Overtime in an NHL game is sudden death. The first team to score wins. Let us ignore the complications of shootouts, and consider a playoff game where overtime is played indefinitely until a goal occurs. From a mathematical perspective the probability of the home team winning is the probability that they score before the visiting team. This means we’re considering the time until the next event, which isn’t a Poisson random variable (RV) at all. Luckily for us however, this sounds like an exponential RV and there happens to be a very special relationship between the Poisson and an exponential distributions! The time between events in the Poisson RV with rate parameter \(\lambda\) is an exponentially distributed RV also characterized by \(\lambda\)!

Great, but how do we get the probability of one team winning from these rates? With calculus! Let’s take a look at the formulas from probability theory we need to work with.

Exponential distribution equations

The Probability Density Function (PDF) of an exponential RV is:

\[\lambda e^{-\lambda t}\]

The probability that an event occurs at or before time \(T\) is given by:

\[\int_0^T \lambda e^{-\lambda t} dt = 1 - e^{-\lambda T}\]

This is also known as the Cumulative Density Function (CDF).

The calculus

For an exponential RV the rate parameter is meaningful for any value from 0 to \(\infty\). We have two of these parameters, one for each team. Let us assume these are independent; that is a team’s chance of scoring has nothing to do with the current scores, or the other team’s latent chance to score. There are lots of reasons one can argue against this, from player psychology to the both teams can’t possess the puck at the same time. All of those are valid counter arguments to the assumption, and they may be worth modeling. For the sake of simplicity I have chosen to ignore them.

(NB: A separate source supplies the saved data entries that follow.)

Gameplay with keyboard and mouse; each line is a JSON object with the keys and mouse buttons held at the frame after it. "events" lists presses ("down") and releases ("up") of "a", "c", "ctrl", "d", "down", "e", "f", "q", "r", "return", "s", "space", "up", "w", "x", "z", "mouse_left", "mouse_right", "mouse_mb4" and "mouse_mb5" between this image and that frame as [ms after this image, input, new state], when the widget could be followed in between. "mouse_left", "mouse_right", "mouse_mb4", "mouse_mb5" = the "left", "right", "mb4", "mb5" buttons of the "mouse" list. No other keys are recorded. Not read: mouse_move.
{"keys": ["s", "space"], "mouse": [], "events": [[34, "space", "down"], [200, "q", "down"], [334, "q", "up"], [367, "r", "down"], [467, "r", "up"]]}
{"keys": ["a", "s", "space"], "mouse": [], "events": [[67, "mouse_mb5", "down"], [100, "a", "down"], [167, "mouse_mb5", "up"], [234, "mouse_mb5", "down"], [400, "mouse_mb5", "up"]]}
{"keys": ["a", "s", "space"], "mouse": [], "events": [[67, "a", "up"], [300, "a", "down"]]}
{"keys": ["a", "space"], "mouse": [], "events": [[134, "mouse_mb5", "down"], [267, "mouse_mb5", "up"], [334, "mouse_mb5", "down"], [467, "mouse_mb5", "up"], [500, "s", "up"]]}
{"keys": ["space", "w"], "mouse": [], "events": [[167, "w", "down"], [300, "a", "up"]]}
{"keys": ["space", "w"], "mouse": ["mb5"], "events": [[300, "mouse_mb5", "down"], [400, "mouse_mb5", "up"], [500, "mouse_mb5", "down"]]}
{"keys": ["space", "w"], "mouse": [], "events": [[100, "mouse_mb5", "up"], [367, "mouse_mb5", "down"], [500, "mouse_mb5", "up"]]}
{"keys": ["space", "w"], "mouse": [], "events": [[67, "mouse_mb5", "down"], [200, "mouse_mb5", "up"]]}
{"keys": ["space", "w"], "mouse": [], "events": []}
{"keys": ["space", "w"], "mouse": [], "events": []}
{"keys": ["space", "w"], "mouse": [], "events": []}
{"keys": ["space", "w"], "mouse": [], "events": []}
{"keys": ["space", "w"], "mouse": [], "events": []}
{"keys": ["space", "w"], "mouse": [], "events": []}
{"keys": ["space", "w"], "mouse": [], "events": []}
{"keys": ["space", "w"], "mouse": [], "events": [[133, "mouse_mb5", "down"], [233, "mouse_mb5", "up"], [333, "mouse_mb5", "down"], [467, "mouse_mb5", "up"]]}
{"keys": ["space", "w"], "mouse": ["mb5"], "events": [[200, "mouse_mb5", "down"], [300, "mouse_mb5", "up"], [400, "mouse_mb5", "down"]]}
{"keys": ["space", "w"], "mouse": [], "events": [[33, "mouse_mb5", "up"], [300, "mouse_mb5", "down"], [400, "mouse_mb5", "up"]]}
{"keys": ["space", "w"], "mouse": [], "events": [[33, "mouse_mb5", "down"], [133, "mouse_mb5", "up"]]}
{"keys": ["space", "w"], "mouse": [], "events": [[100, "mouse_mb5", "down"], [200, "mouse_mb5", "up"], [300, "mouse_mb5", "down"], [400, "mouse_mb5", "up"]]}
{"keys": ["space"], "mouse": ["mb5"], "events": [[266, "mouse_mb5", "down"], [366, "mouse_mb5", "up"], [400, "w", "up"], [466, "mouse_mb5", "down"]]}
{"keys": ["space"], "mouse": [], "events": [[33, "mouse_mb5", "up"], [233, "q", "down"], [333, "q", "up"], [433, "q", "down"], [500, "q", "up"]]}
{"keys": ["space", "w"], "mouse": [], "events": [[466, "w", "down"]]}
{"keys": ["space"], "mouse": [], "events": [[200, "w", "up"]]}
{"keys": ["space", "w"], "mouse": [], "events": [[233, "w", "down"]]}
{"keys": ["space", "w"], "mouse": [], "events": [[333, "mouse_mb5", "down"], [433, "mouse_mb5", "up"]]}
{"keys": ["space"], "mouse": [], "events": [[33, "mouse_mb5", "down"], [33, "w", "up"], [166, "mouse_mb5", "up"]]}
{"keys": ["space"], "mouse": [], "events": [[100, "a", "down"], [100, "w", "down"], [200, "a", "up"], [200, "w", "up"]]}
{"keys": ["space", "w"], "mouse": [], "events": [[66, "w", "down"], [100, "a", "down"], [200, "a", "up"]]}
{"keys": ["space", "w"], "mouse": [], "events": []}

Now with two random exponential variables \(\lambda_H\) and \(\lambda_A\), we need to consider the marginal probability of the home team scoring before the away team. Under the assumption of independence, we can treat these times to next goal as separate. Let us also separate the integrand of time for each team so that \(t\) becomes \(a\) for the away team and \(h\) for the home team. The probability of the home team scoring before the away team then is:

\[Pr(HG \leq AG) = \int^\infty_0 \int^a_0 p(h,a) dh da\]

Where the assumption of independence gives us:

\[p(h,a) = \lambda_H \lambda_A e^{-(\lambda_H h + \lambda_A a)}\]

So:

\[Pr(HG \leq AG) = \int^\infty_0 \int^a_0 \lambda_H \lambda_A e^{-(\lambda_H h + \lambda_A a)} dh da\]

We can rearrange the integral:

\[Pr(HG \leq AG) = \int^\infty_0 \lambda_A e^{-\lambda_A a} \int^a_0 \lambda_H e^{-\lambda_H h} dh da\]

Notice that \(\int^a_0 \lambda_H e^{-\lambda_H h} dh\) is the cdf, so the integral becomes:

\[Pr(HG \leq AG) = \int^\infty_0 \lambda_A e^{-\lambda_A a} (1 - e^{-\lambda_H a}) da\] \[Pr(HG \leq AG) = \int^\infty_0 \lambda_A e^{-\lambda_A a} da - \int^\infty_0 \lambda_A e^{-(\lambda_A a + \lambda_H a)} da\]

The first term is the cdf of time until the first away team goal from 0 to infinity, so it is equal to one:

\[Pr(HG \leq AG) = 1 - \int^\infty_0 \lambda_A e^{-(\lambda_A a + \lambda_H a)} da\]

The integral for the second term needs a bit more work, but is still straightforward:

\[Pr(HG \leq AG) = 1 + \frac{\lambda_A}{\lambda_A + \lambda_H} e^{-(\lambda_A a + \lambda_H a)} |^\infty_0\]

Now through a little algebra we can simplify the expression:

\[Pr(HG \leq AG) = 1 + \frac{\lambda_A}{\lambda_A + \lambda_H} (0 - 1)\] \[Pr(HG \leq AG) = 1 - \frac{\lambda_A}{\lambda_A + \lambda_H}\] \[Pr(HG \leq AG) = \frac{\lambda_A + \lambda_H - \lambda_A}{\lambda_A + \lambda_H}\] \[Pr(HG \leq AG) = \frac{\lambda_H}{\lambda_A + \lambda_H}\]

This is the probability that the home team scores the next goal and wins in overtime. We can create a deterministic variable in PyMC3 to capture this, and use it along side the Poisson distributed regulation time score. We no longer need to worry about ruining the poisson rate inference by directly using the final scores, but still get to include the extra bit of information about which team is better using the outcome of the game. It’s the best of both worlds! I do exactly this in my hockey model.